Only the closing stretch of the material is wanted: the line containing "index mcp: (439, 286)" and every line after it, transcribed exactly.
=-=-=
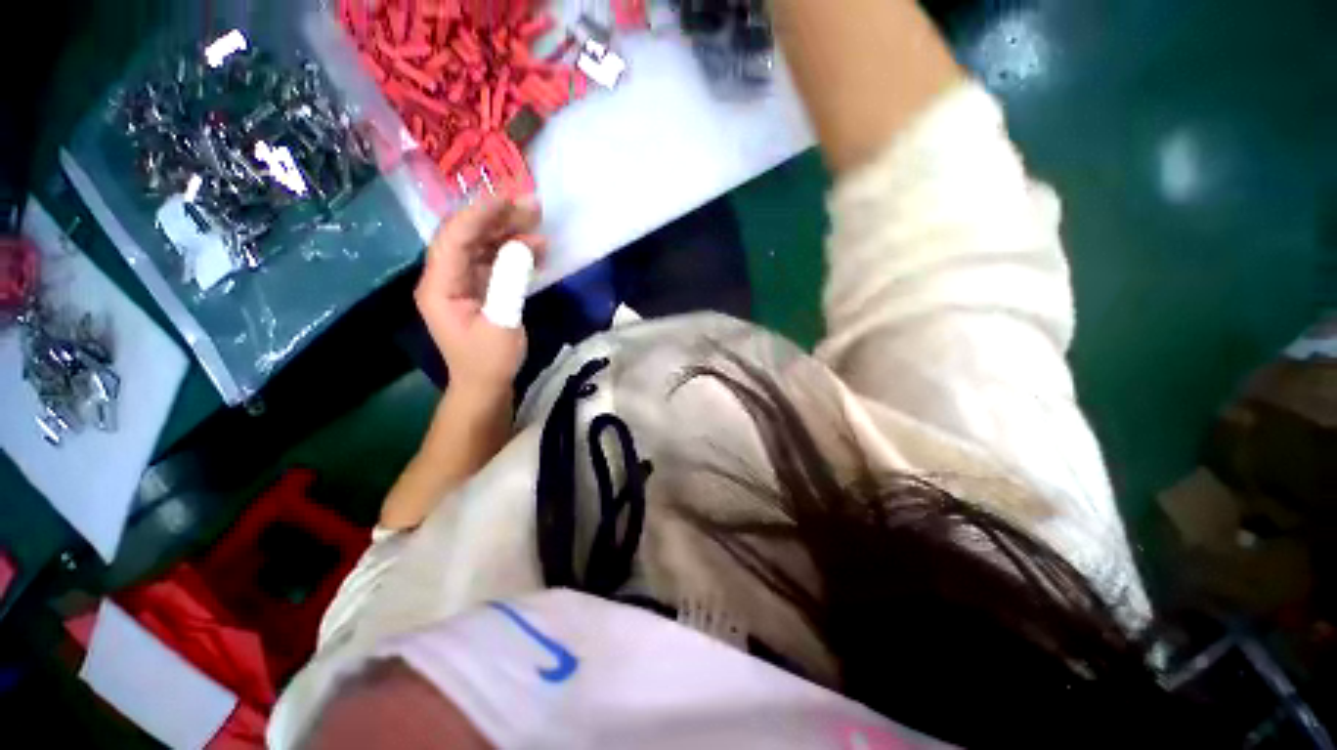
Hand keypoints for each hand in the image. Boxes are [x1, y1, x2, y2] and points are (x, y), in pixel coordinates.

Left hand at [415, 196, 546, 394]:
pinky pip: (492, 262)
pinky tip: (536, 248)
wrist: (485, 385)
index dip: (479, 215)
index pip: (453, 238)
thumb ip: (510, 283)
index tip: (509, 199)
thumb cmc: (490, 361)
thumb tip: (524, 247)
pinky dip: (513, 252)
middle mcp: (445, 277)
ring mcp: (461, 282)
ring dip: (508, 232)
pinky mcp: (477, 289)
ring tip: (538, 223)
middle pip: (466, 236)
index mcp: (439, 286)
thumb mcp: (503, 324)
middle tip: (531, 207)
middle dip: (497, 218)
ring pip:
=-=-=
The completed task:
index mcp: (439, 286)
thumb mcp: (503, 324)
middle tip: (531, 207)
middle dip: (497, 218)
ring pip:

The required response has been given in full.